W maju 92r. uczniowie będą reprezentować Polskę podczas tygodniowego seminarium we Francji, na którym spotka się 30 grup młodzieży z całej Europy.
Grupa polska zajmuje się ekologicznymi aspektami gospodarowania
freonami w naszym kraju. Wszystkich, którzy zajmują się tą problematyką
prosimy o przesyłanie informacji na adres:
VI Liceum Ogólnokształcące im. Adama Mickiewicza Wąska 7 31-057 Kraków tel. 563922 |
W ramach prac tej grupy powstał m.in. poniższy tekst:
Z początkiem 1991r. wszystkie firmy kosmetyczne w kraju otrzymały odgórne zalecenie zmniejszenia, w miarę możliwości, wykorzystywania związków freonu w swoich wyrobach. Powstała około półtora roku temu krakowska firma "Nel", w momencie rozpoczynania produkcji dezodorantów postanowiła opatentować nową metodę napełniania puszek mieszaniną sprężonego powietrza i dwutlenku węgla. Firma ta nie poszła za przykładem firm zachodnich, które w swoich aerozolach stosują izomeryczne pochodne propanu i butanu. Przy przechowywaniu tych gazów muszą bowiem zostać zachowane pewne wymogi bezpieczeństwa np. duża odległość od budynków użytkowych, stała kontrola tych wybuchowych substancji. Zastosowanie rozpylacza w postaci sprężonego powietrza i dwutlenku węgla jest niewątpliwie bezpieczniejsze, zarówno przy produkcji jak i w użyciu.
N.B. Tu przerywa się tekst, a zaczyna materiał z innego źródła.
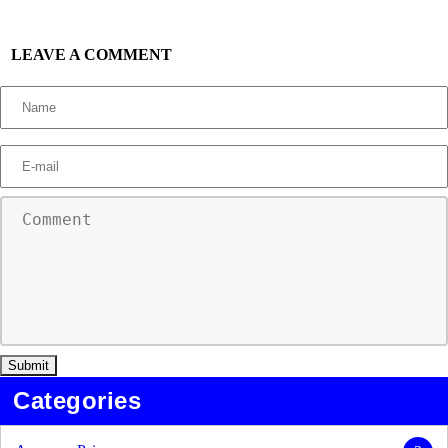
LEAVE A COMMENT
Categories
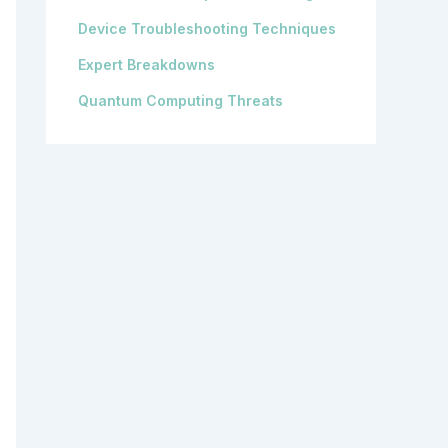
Device Troubleshooting Techniques
Expert Breakdowns
Quantum Computing Threats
Istnieje niestety ujemna strona zastosowania tej technologii. Substancja dezodorująca rozpylana przez freony czy też przez izobutan jest w użyciu bardziej mglista, natomiast przy mieszaninie powietrza i dwutlenku węgla jest ona bardziej kropelkowa. Spowodowane jest to faktem, iż substancje te pozostają po sprężeniu w postaci gazu, w przeciwieństwie do freonu czy też butanu, który utrzymuje postać cieczy. Jak wiemy, w cieczach łatwiej rozpuszczają się inne ciecze czyli substancje dezodorujące.
Stąd mogą wystąpić pewne niedogodności przy użyciu dezodorantów firmowanych przez krakowską "Nel". Poza tym w tych kosmetykach potrzeba większej ilości materiału nośnego, aby wydobyć substancje dezodorujące z puszki, a co za tym idzie wyższego ciśnienia. Pojemność pojemnika to 150 ml, przy czym sprężona mieszanina będąca nośnikiem zajmuje w sumie stosunkowo niewiele, bo 30 ml. Co do opłacalności produkcji kosmetyków z zastosowaniem wymienionych trzech komponentów, tj. CFC, gazów: propanu i butanu oraz mieszaniny sprężonego powietrza i dwutlenku węgla nie ma istotnych różnic w kosztach stosowania tych nośników. Jedynym problemem pozostaje kwestia wymogów środowiska naturalnego.